Collins was bombarded by a host of groups in recent days. Organizing for Action, an offshoot of President Obama’s campaign network, ran an ad Friday on the Bangor Daily News website with this message: “Tell Senator Collins: It’s time to close background check loopholes.” That ad came a day after a full-page ad from the National Rifle Association that asked, “Will Obama’s gun control proposals actually work? His own experts say, ‘No.’ ”
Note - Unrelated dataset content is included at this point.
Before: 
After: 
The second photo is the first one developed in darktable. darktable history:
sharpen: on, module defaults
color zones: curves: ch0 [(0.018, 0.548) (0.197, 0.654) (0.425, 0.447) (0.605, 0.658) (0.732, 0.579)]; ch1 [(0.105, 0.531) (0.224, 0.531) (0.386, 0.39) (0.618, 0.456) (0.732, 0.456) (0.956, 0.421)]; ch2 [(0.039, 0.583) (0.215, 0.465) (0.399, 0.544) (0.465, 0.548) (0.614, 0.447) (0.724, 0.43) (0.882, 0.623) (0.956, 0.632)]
Senator John McCain of Arizona praised Manchin and Toomey for their efforts during the debate preceding the series of votes. “You did the right thing,” said McCain, who was one of four Republican senators to vote for the measure. “What they have tried to do today I think is an act that should be appreciated by those of us who many times avoid taking the tough decisions.”

Senator Christopher Murphy, a Connecticut Democrat in favor of gun control, spoke on the Senate floor against the outsized influence of the gun lobby and his colleagues’ complacency. “The longer that I’ve spent in this place, the more I’m convinced that there are people who actually do believe that we should just go back to the days of the wild, wild west,” he said.

In an interview after the vote, Murphy said, “I think there’s going to be outrage in this country tomorrow. There is a big political price to pay for senators who went against the will of 90 percent of their constituents.”

Democratic Senator Elizabeth Warren of Massachusetts denounced both gun lobbyists and the senators they support. “A minority of senators does the bidding of special interest groups that are more interested in profits than lives,’’ she said in a statement.

Democrats from Alaska, Arkansas, and North Dakota voted against the background checks amendment, along with Montana Democrat Max Baucus, a key member of the Senate leadership as chairman of the Senate Finance Committee. Reid, a supporter of the plan, switched his vote to the prevailing ‘‘no’’ side to permit him to call for a revote in the future.

The emotional loss for proponents was evident in Obama’s Rose Garden appearance, where he was flanked by former Arizona representative Gabrielle Giffords, who was shot in the head during a town hall meeting in Tucson in 2011. Biden stood grimly nearby, his arms crossed.

Mark Barden, whose 7-year-old son Daniel was killed at Sandy Hook, took to the podium, his voice quavering, and vowed to continue lobbying for change in Washington.

“In any instant, any dad in America could be in my shoes. No one should feel the pain,” Barden said. “We’ll return home now, disappointed but not defeated. We will always be here because we have no other choice. We are not going away.”

Obama said the pro-gun lobbyists distorted the intent of the background checks in a bid to rile up gun owners and intimidate senators.

“It came down to politics — the worry that the vocal minority of gun owners would come after them in future elections,” Obama said. “They caved to the pressure, and they started looking for an excuse — any excuse — to vote no.”

Obama also took the unusual step of singling out a remark of an individual senator for rebuke, making a veiled swipe at Kentucky Republican Rand Paul for comments Paul made Wednesday. Paul criticized the president for using the Sandy Hook families “as props.”

Obama addressed the comment and similar remarks, without mentioning Paul by name.

“ ‘A prop,’ somebody called them,’’ he said. “Are they serious? Do we really think that thousands of families whose lives have been shattered by gun violence don’t have a right to weigh in on this issue? Do we think their emotions, their loss is not relevant to this debate?”